RECORD EXCERPTS Block Start

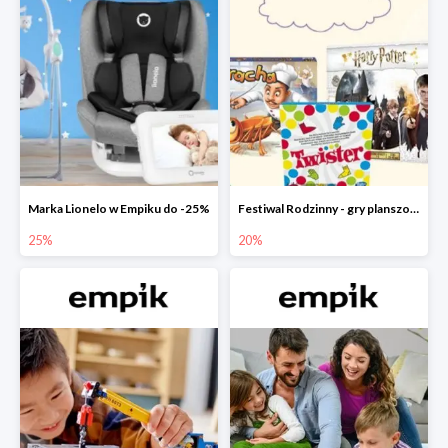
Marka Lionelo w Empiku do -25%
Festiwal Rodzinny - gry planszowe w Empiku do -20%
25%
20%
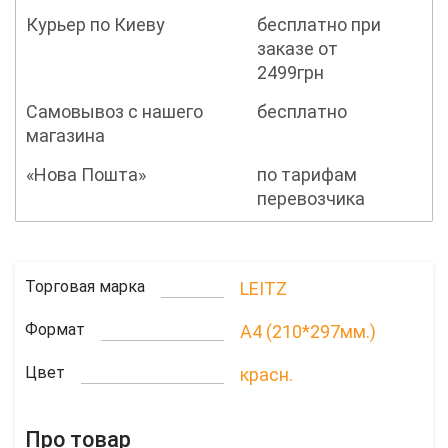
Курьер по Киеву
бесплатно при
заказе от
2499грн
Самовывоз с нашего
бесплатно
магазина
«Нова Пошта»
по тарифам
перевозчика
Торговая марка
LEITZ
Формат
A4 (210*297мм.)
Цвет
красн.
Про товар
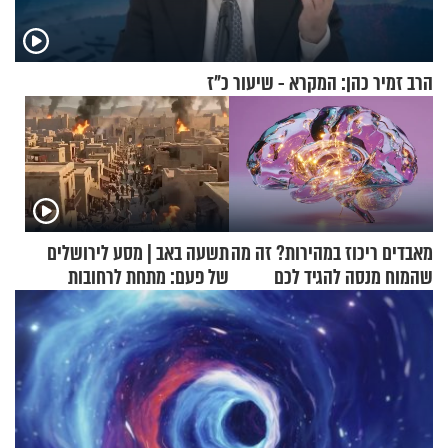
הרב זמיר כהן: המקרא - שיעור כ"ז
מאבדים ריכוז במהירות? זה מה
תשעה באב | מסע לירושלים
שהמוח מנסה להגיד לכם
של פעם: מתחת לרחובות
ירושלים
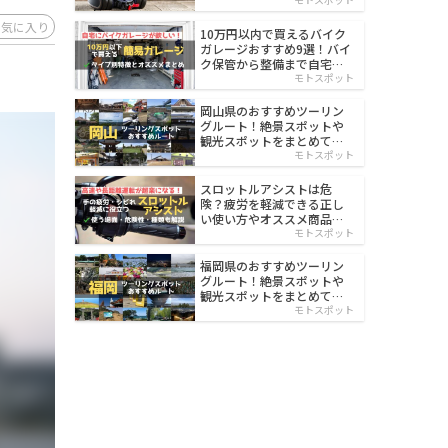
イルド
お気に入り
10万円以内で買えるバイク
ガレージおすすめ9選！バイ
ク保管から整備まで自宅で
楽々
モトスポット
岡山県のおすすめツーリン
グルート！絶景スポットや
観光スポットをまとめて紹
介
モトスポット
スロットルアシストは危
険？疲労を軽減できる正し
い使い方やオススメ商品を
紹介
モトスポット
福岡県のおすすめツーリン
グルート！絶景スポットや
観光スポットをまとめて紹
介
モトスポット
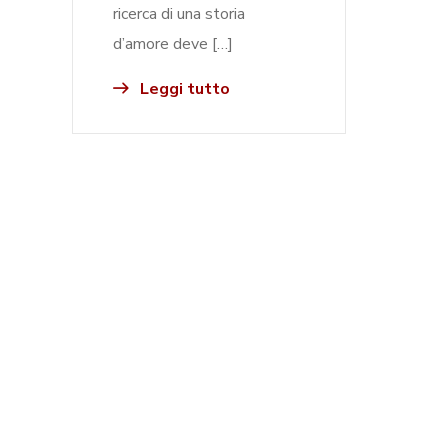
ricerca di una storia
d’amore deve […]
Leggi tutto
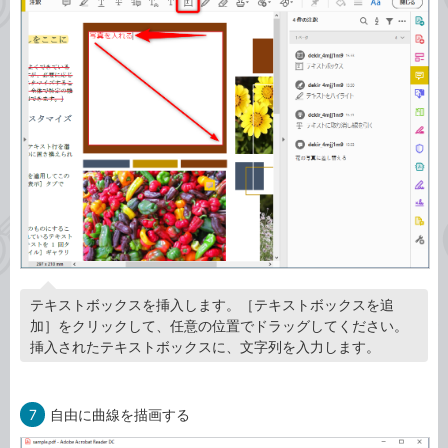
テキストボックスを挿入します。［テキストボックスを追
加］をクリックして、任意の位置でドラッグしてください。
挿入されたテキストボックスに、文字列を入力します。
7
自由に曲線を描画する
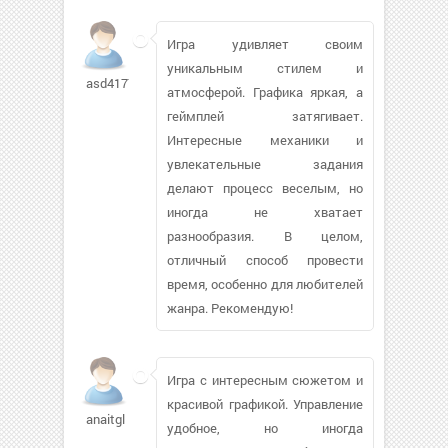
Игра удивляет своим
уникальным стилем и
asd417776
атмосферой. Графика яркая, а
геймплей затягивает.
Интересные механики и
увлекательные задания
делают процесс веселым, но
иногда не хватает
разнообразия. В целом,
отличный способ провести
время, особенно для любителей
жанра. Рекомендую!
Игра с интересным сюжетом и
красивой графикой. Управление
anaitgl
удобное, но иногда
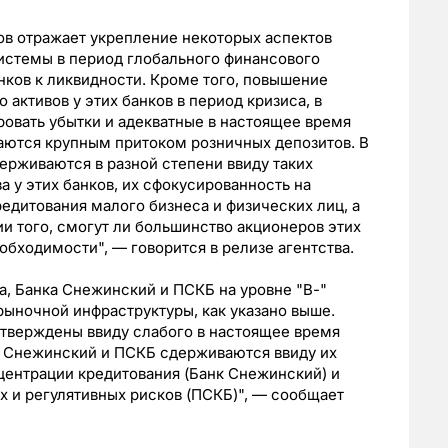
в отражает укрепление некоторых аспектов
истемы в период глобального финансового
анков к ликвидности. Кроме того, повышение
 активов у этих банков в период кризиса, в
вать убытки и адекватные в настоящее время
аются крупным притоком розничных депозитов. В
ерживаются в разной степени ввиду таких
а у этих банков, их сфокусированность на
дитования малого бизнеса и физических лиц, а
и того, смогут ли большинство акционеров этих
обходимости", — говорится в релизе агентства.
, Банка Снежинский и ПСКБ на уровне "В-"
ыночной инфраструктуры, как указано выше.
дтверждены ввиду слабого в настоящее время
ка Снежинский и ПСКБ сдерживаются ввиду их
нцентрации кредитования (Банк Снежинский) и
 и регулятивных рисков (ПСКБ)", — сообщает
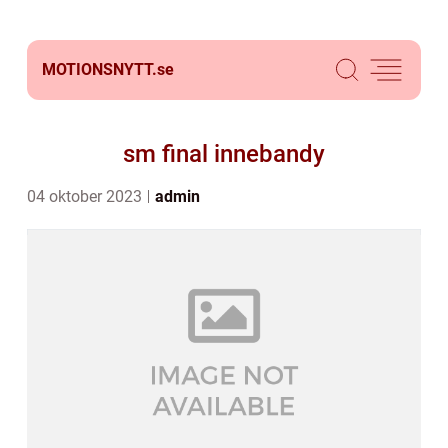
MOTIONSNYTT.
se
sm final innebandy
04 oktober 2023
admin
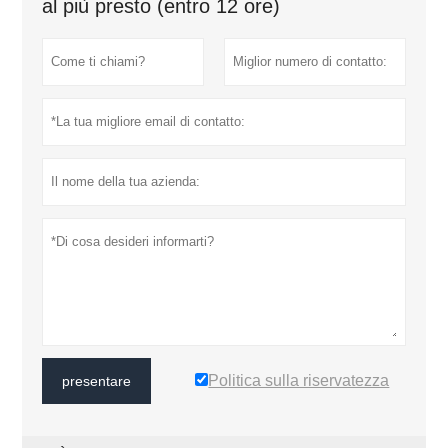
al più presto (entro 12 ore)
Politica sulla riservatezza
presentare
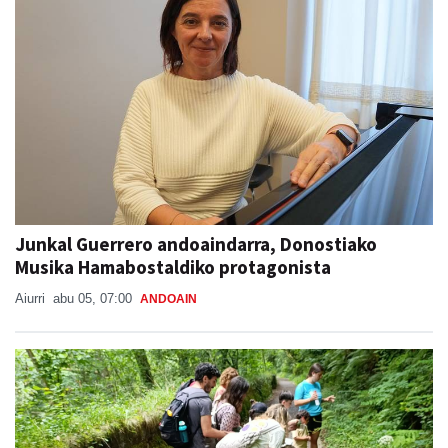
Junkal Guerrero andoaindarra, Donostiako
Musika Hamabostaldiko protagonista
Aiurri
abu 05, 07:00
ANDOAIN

RECORD EXCERPTS Block End
RECORD EXCERPTS Block Start

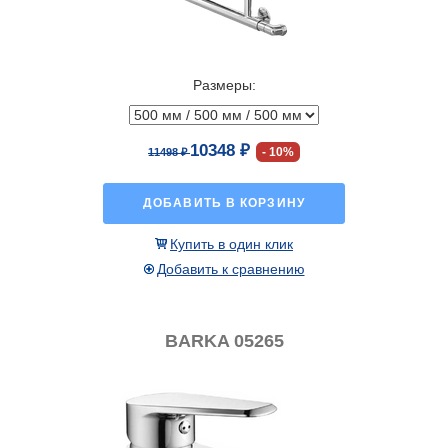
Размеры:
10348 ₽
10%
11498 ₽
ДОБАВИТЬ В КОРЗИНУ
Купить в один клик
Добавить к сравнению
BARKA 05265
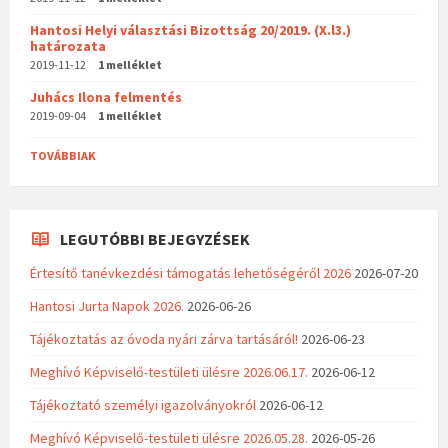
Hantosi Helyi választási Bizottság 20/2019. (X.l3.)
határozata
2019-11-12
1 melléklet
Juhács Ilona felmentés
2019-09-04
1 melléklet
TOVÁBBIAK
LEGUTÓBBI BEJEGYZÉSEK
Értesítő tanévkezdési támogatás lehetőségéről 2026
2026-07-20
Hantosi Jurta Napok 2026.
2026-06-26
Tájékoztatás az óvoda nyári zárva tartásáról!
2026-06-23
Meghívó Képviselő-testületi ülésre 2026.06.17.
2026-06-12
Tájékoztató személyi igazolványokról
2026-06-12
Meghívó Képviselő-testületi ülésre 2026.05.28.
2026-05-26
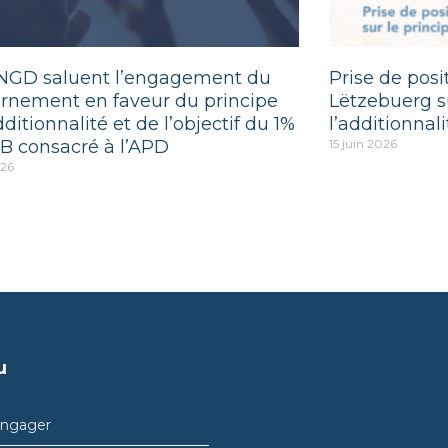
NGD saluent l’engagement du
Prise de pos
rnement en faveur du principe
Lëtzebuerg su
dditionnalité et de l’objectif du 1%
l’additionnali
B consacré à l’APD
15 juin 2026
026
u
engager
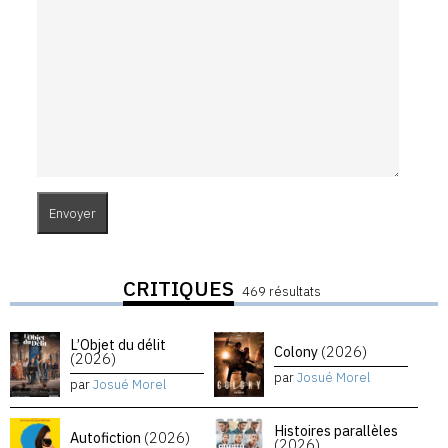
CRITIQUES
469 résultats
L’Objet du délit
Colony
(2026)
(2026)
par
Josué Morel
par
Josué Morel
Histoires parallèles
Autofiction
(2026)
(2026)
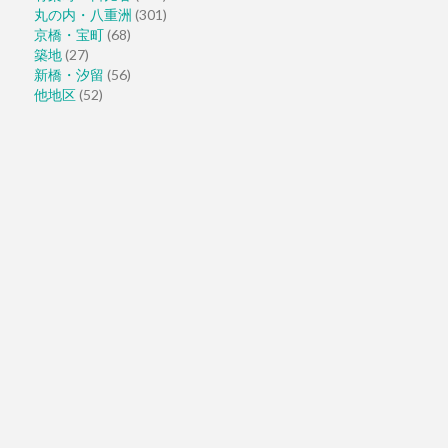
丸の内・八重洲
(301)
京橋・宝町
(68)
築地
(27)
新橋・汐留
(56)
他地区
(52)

RECORD EXCERPTS Block End

*PROBLEM TO SOLVE:* Once each line with "Снежинский" in the entries is counted, state the total and nothing else.

*RESPONSE:* 3